▶ Problem statement: Wherever a picture appears in the listing, leave it out, and copy the rest exactly.

▶ Material for the task:
-- -- --

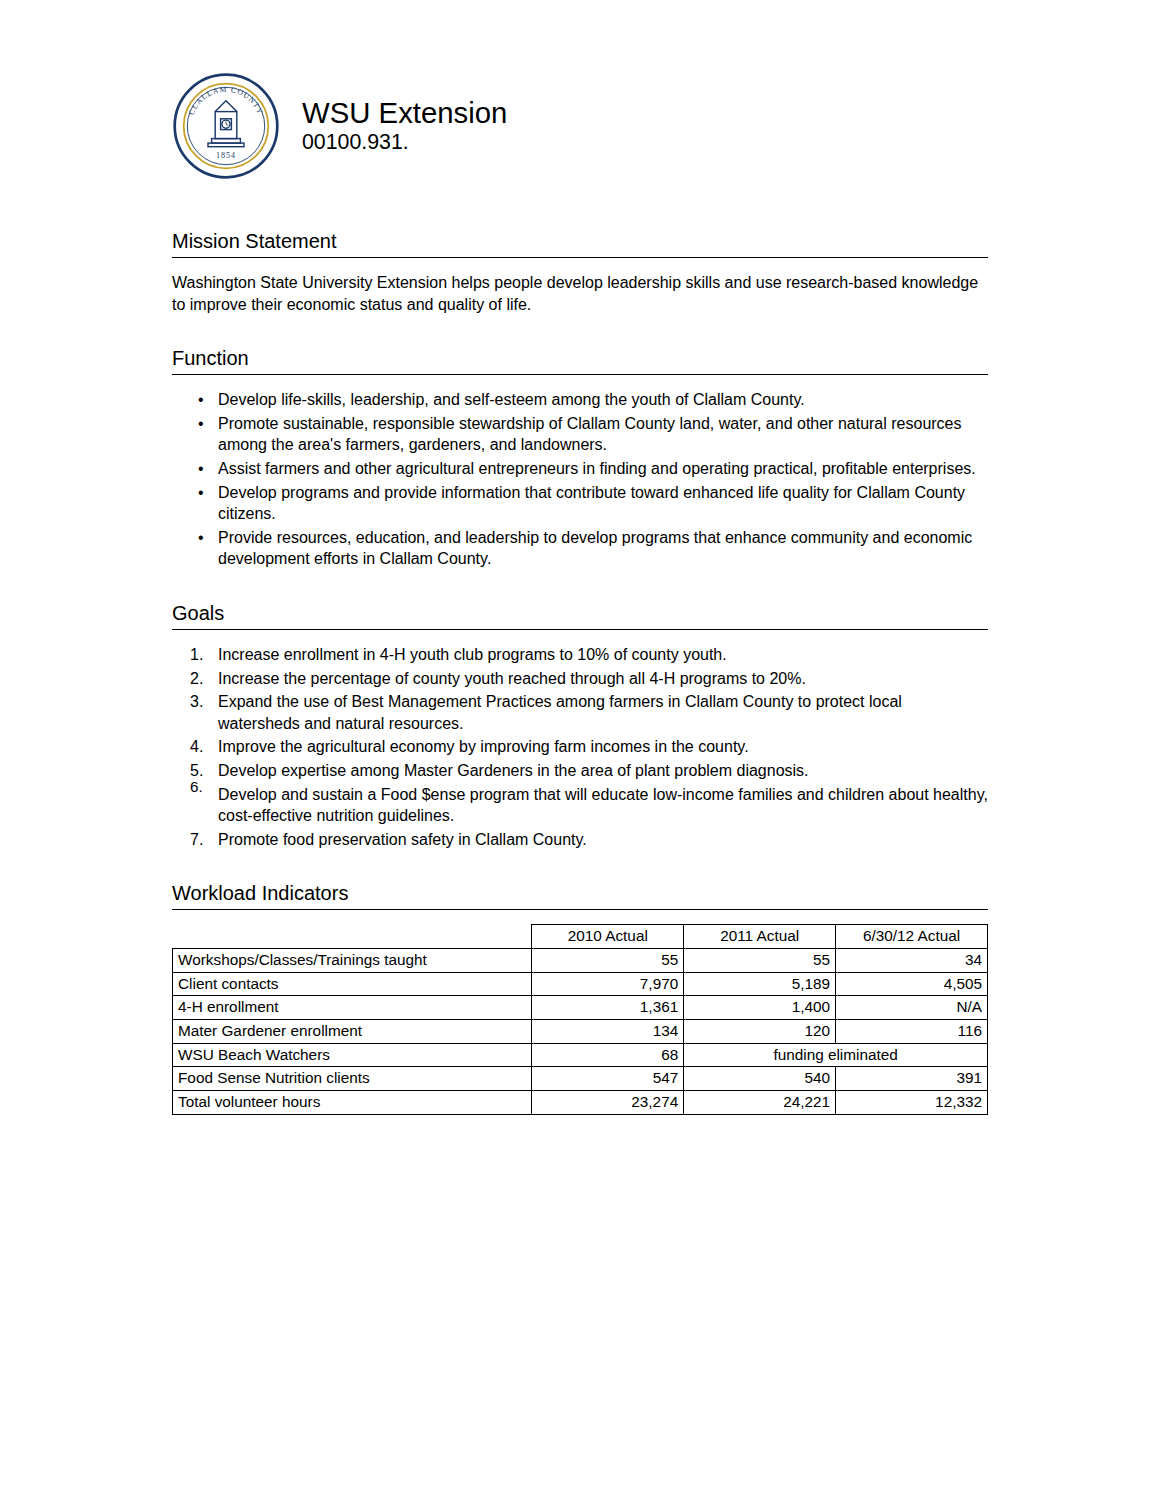CLALLAM COUNTY 1854
WSU Extension
00100.931.
Mission Statement
Washington State University Extension helps people develop leadership skills and use research-based knowledge to improve their economic status and quality of life.
Function
Develop life-skills, leadership, and self-esteem among the youth of Clallam County.
Promote sustainable, responsible stewardship of Clallam County land, water, and other natural resources among the area's farmers, gardeners, and landowners.
Assist farmers and other agricultural entrepreneurs in finding and operating practical, profitable enterprises.
Develop programs and provide information that contribute toward enhanced life quality for Clallam County citizens.
Provide resources, education, and leadership to develop programs that enhance community and economic development efforts in Clallam County.
Goals
Increase enrollment in 4-H youth club programs to 10% of county youth.
Increase the percentage of county youth reached through all 4-H programs to 20%.
Expand the use of Best Management Practices among farmers in Clallam County to protect local watersheds and natural resources.
Improve the agricultural economy by improving farm incomes in the county.
Develop expertise among Master Gardeners in the area of plant problem diagnosis.
Develop and sustain a Food $ense program that will educate low-income families and children about healthy, cost-effective nutrition guidelines.
Promote food preservation safety in Clallam County.
Workload Indicators
| | 2010 Actual | 2011 Actual | 6/30/12 Actual |
| --- | --- | --- | --- |
| Workshops/Classes/Trainings taught | 55 | 55 | 34 |
| Client contacts | 7,970 | 5,189 | 4,505 |
| 4-H enrollment | 1,361 | 1,400 | N/A |
| Mater Gardener enrollment | 134 | 120 | 116 |
| WSU Beach Watchers | 68 | funding eliminated |
| Food Sense Nutrition clients | 547 | 540 | 391 |
| Total volunteer hours | 23,274 | 24,221 | 12,332 |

-- -- --

▶ Reply to the task:
CLALLAM COUNTY 1854
WSU Extension
00100.931.
Mission Statement
Washington State University Extension helps people develop leadership skills and use research-based knowledge to improve their economic status and quality of life.
Function
Develop life-skills, leadership, and self-esteem among the youth of Clallam County.
Promote sustainable, responsible stewardship of Clallam County land, water, and other natural resources among the area's farmers, gardeners, and landowners.
Assist farmers and other agricultural entrepreneurs in finding and operating practical, profitable enterprises.
Develop programs and provide information that contribute toward enhanced life quality for Clallam County citizens.
Provide resources, education, and leadership to develop programs that enhance community and economic development efforts in Clallam County.
Goals
Increase enrollment in 4-H youth club programs to 10% of county youth.
Increase the percentage of county youth reached through all 4-H programs to 20%.
Expand the use of Best Management Practices among farmers in Clallam County to protect local watersheds and natural resources.
Improve the agricultural economy by improving farm incomes in the county.
Develop expertise among Master Gardeners in the area of plant problem diagnosis.
Develop and sustain a Food $ense program that will educate low-income families and children about healthy, cost-effective nutrition guidelines.
Promote food preservation safety in Clallam County.
Workload Indicators
| | 2010 Actual | 2011 Actual | 6/30/12 Actual |
| --- | --- | --- | --- |
| Workshops/Classes/Trainings taught | 55 | 55 | 34 |
| Client contacts | 7,970 | 5,189 | 4,505 |
| 4-H enrollment | 1,361 | 1,400 | N/A |
| Mater Gardener enrollment | 134 | 120 | 116 |
| WSU Beach Watchers | 68 | funding eliminated |
| Food Sense Nutrition clients | 547 | 540 | 391 |
| Total volunteer hours | 23,274 | 24,221 | 12,332 |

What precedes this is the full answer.